Mas afinal o que aconteceu à economia em 2003? Nesse ano, as importações caíram 0,4%, o que, na óptica da despesa, até ajudou o PIB, mas reflectiu uma queda de 7,3% do investimento e quebras fortes na compra de automóveis. Os gastos das famílias recuaram 0,2%, enquanto o sector público aumentou a despesa, mas a um ritmo bastante inferior ao do passado recente.

 

Mísseis no Golfo e lentidão na Alemanha

A 20 de Março de 2003, pelas 02h30, Bagdade começa a ser bombardeada pelas forças militares norte-americanas, dando início à Segunda Guerra do Golfo. A decisão dos EUA (e Reino Unido) teve consequências bem mais abrangentes e que se sentem até hoje na região, mas contribuiu também para penalizar a actividade portuguesa. Ferreira Leite reconheceu na altura que a guerra afectava o crescimento desse ano. Outro factor citado pela ministra como travão ao crescimento era a recuperação mais lenta da Alemanha. Depois de ter estagnado em 2002, a economia germânica também entrou em recessão em 2003, o que arrastou a economia da UniãoEuropeia para um crescimento débil de apenas 0,6%.

 

Expectativas por cumprir

 

De certa forma, 2003 simbolizou um ponto final na convergência da economia portuguesa com a europeia. Nos oito anos anteriores, o crescimento nacional tinha acompanhado ou superado a média da UniãoEuropeia. Desse ano para a frente, a economia deixou de conseguir acompanhar o comboio europeu. Tirando a recessão de 2009 – que em Portugal foi mais leve do que na UE – o crescimento tem sido mais baixo e as contracções mais profundas.  Desde então, só por uma vez cresceu acima de 2%. Se as previsões se confirmarem, 2017 deverá ser o primeiro ano desde 1999 em que Portugal cresce mais do que a média da UE (12 países).

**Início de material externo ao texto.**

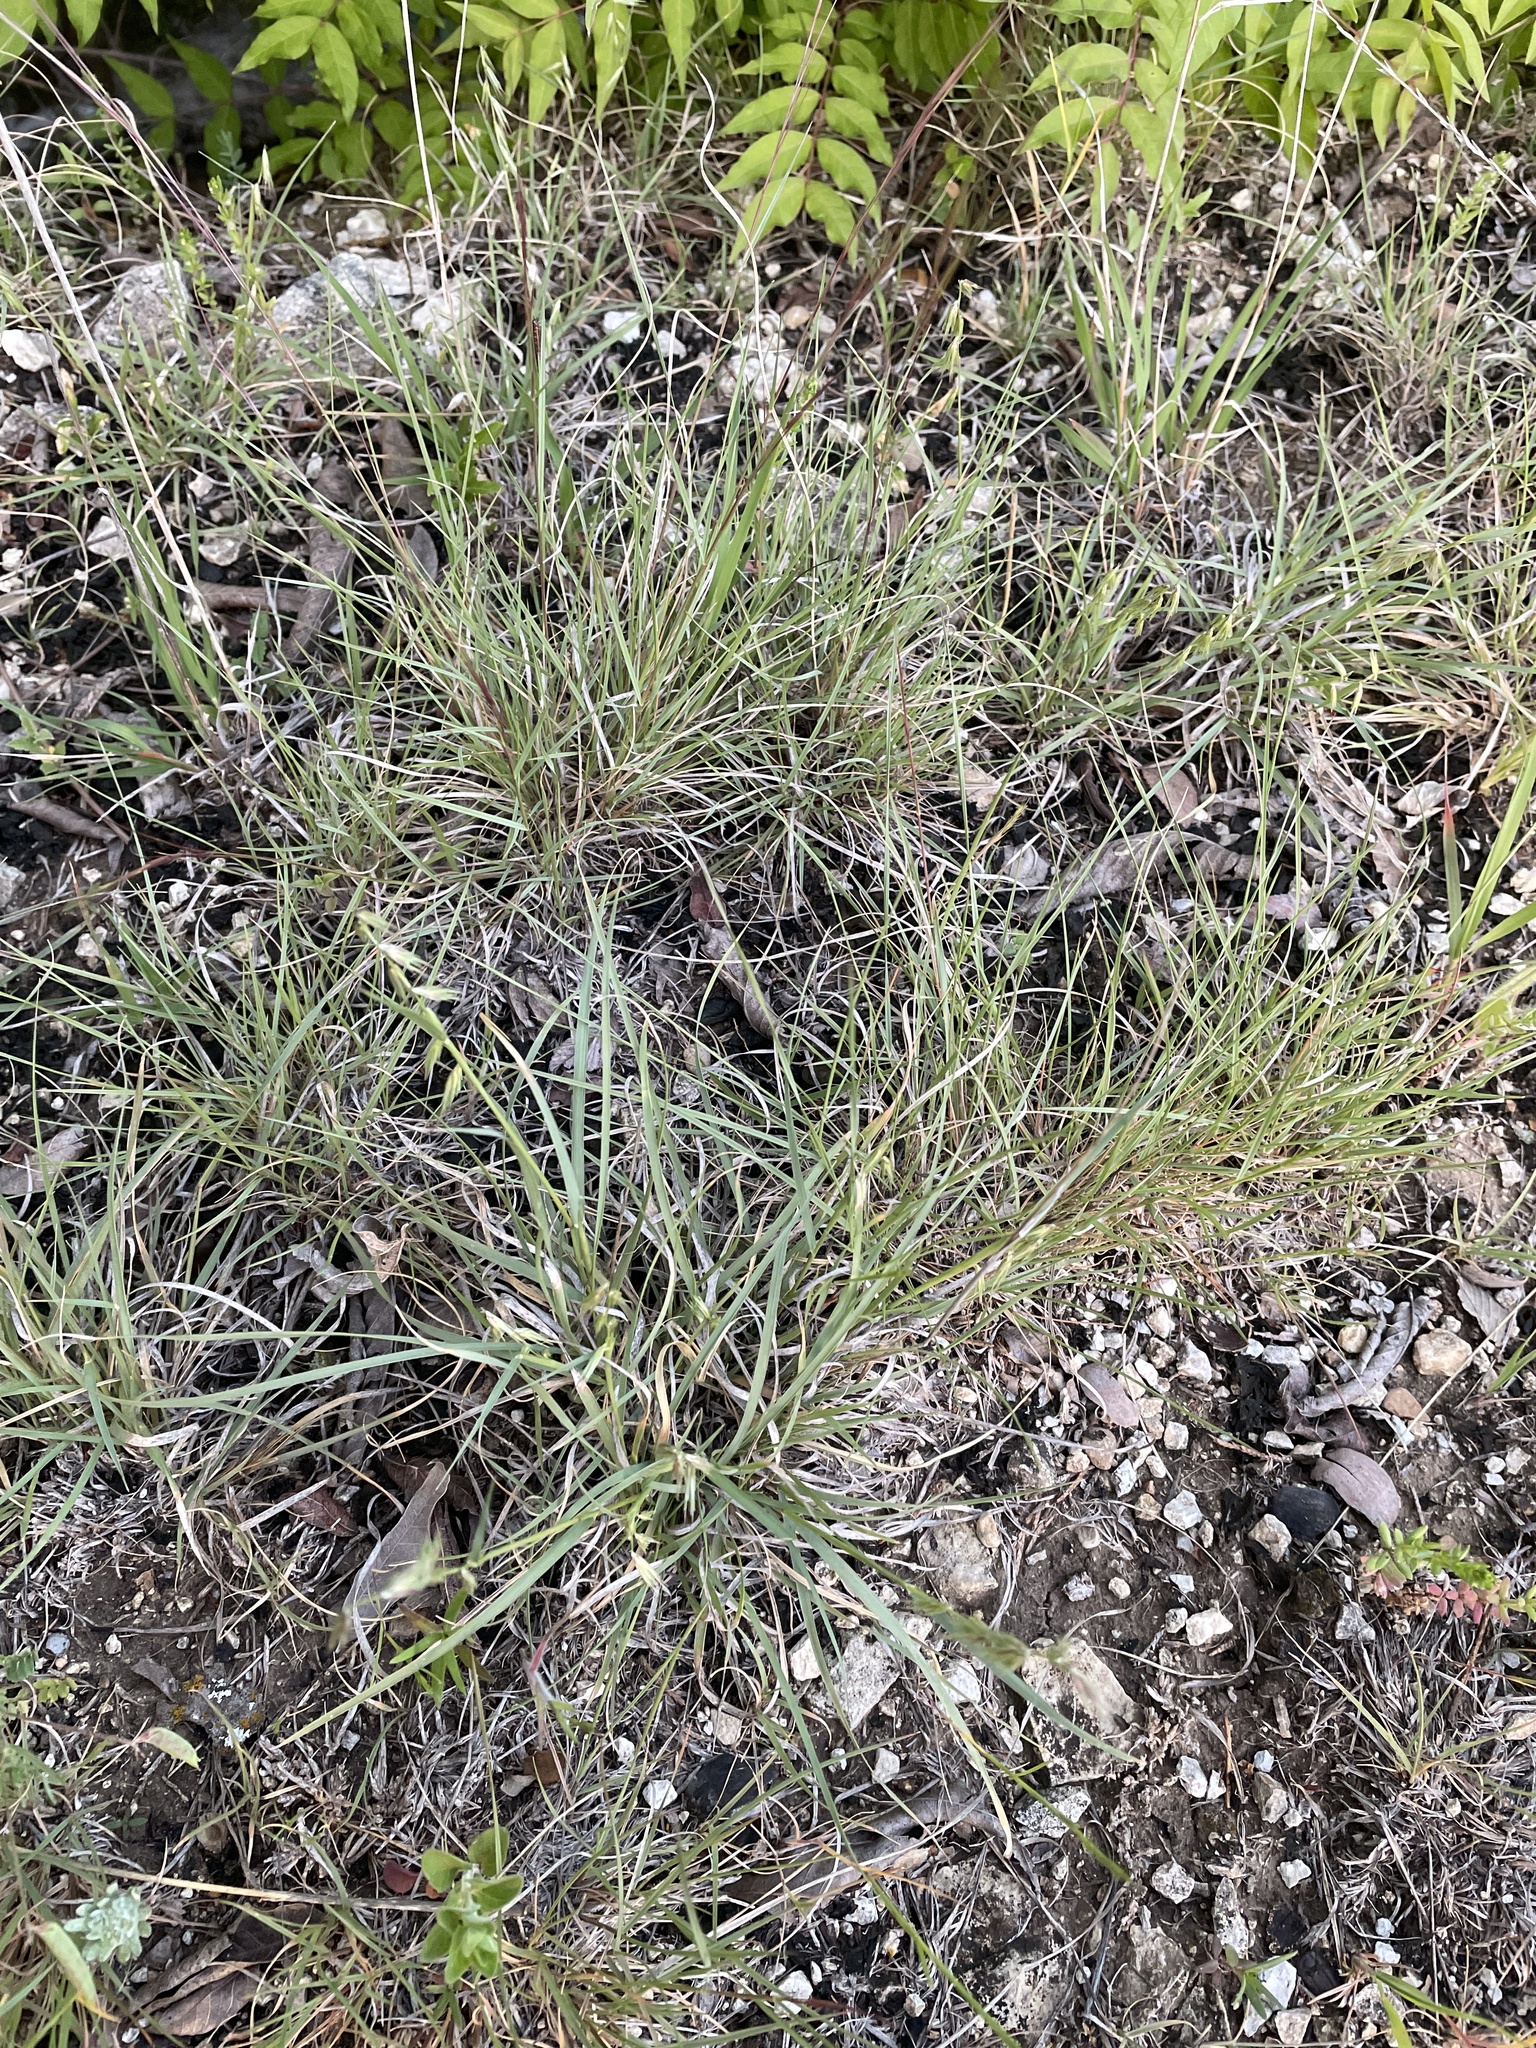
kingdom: Plantae
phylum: Tracheophyta
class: Liliopsida
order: Poales
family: Poaceae
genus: Bouteloua
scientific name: Bouteloua rigidiseta
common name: Texas grama
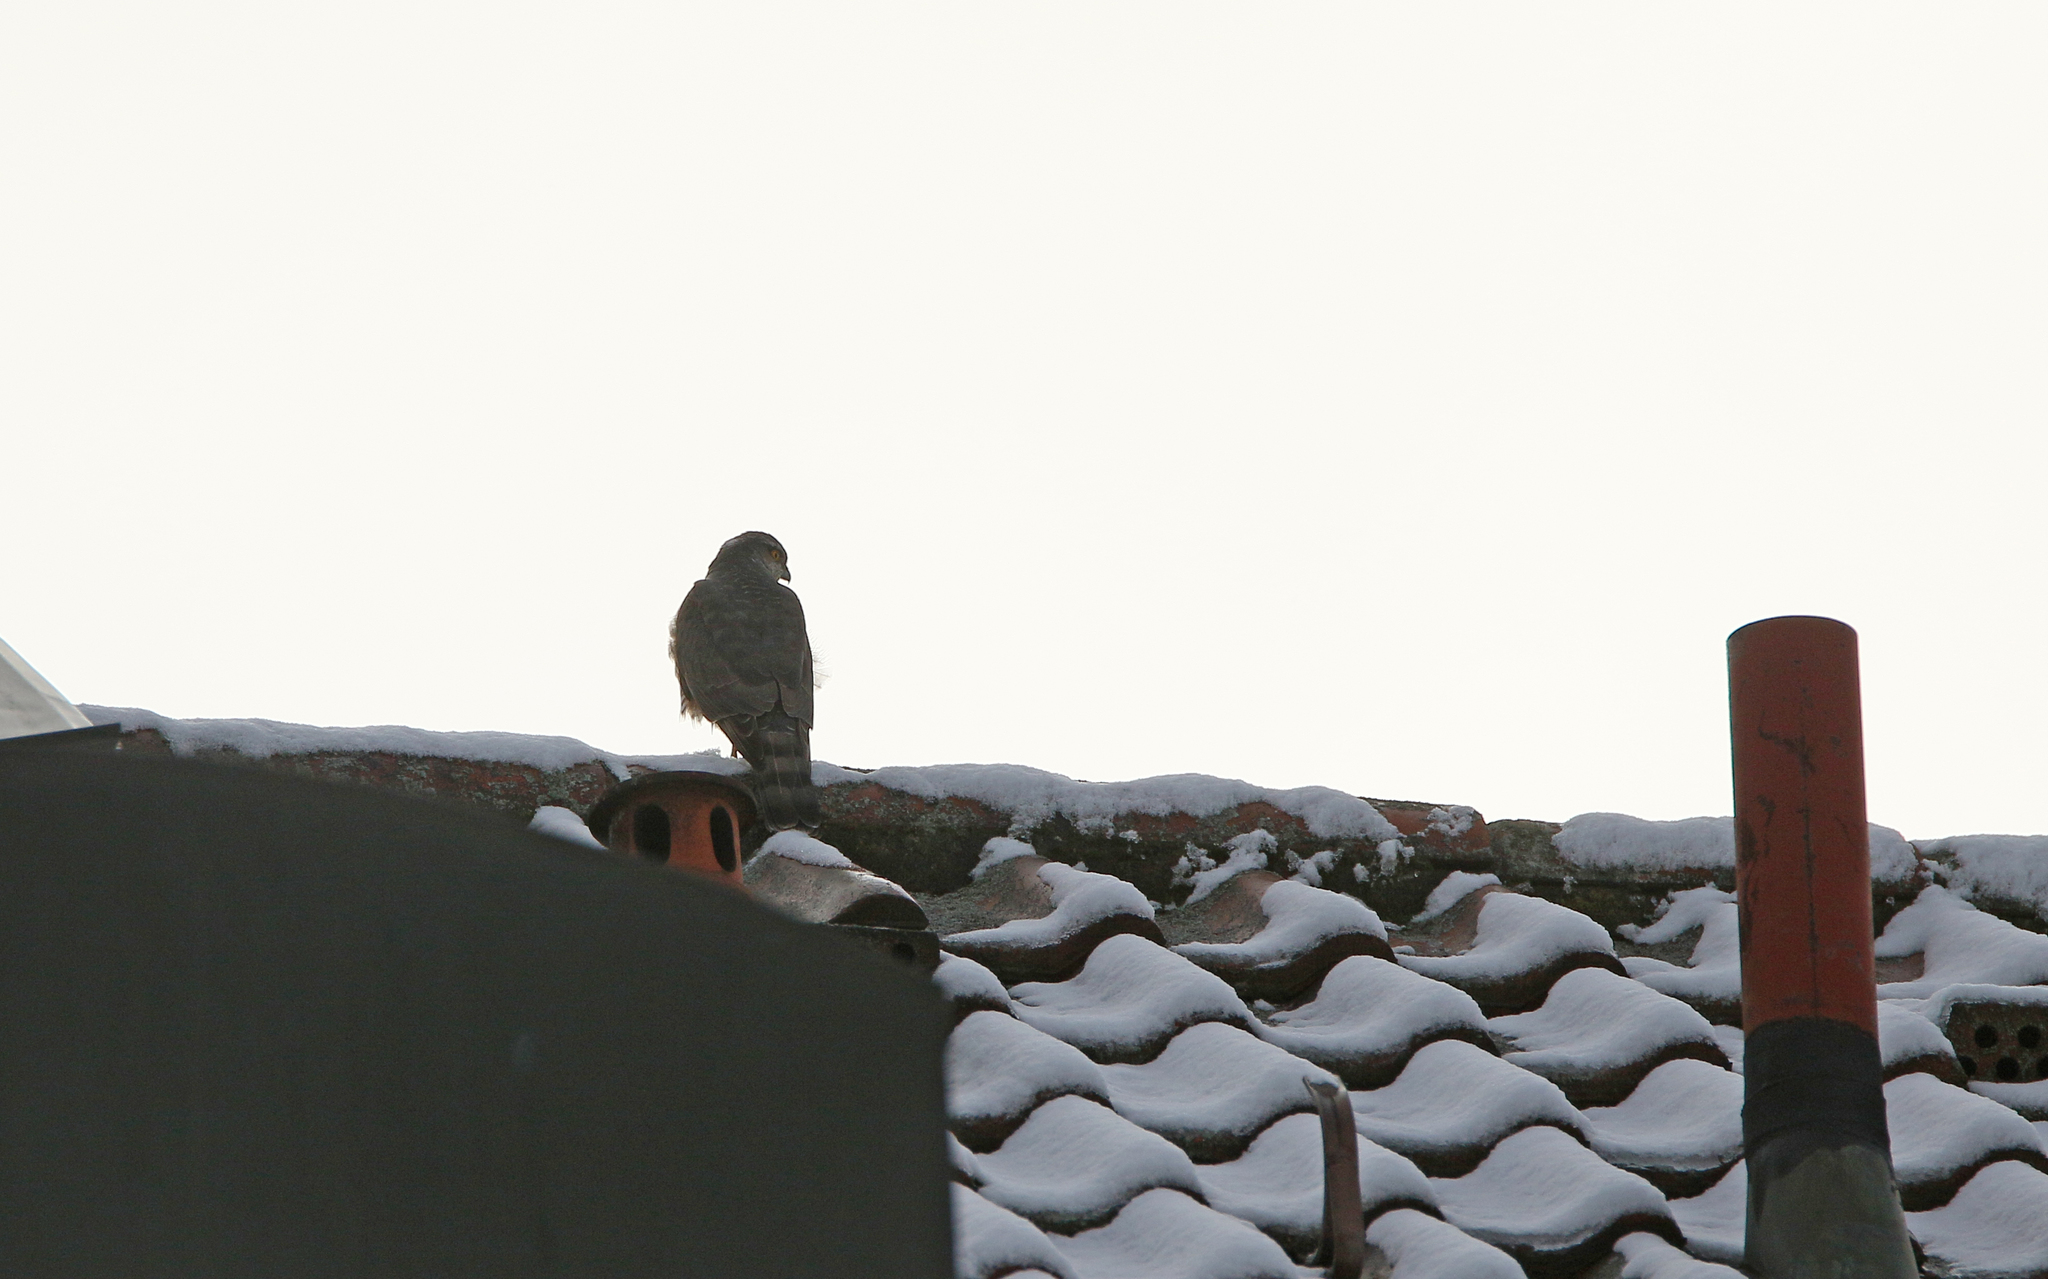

Muitas das expectativas que ainda existiam nesta altura sobre a melhoria do bem-estar em Portugal não se concretizaram. Por exemplo, em 2003, o Governo esperava que em 2017 a economia tivesse atingido o mesmo nível de prosperidade do que a média da UE. Chegados a esse ano, conclui-se que Portugal não se aproximou. Pelo contrário. O PIB per capita português estava em 2003 nos 16,3 mil euros, o que comparava com 28 mil na média da UE (12 países). Hoje, essa distância é ainda maior: 17,2 vs. 30,7 mil euros.

No que diz respeito às contas públicas, o Governo colocou o défice em 2,94% (4,4% à luz das regras actuais), mas os desequilíbrios não desapareceram. O choque da crise financeira de 2008 acabaria por trazê-los definitivamente à tona da água, atirando o défice para valores superiores a 10%. Uma dívida pública controlada e inferior a 60% do PIB – valor de 2003 – está hoje num nível mais de duas vezes superior, com constantes dúvidas sobre a sua sustentabilidade.

Se em 2003 tudo o que podia correr mal correu, os anos seguintes não seriam muito melhores. Sabendo o que aconteceu às contas e à economia, o autocarro cairia ainda mais fundo no buraco.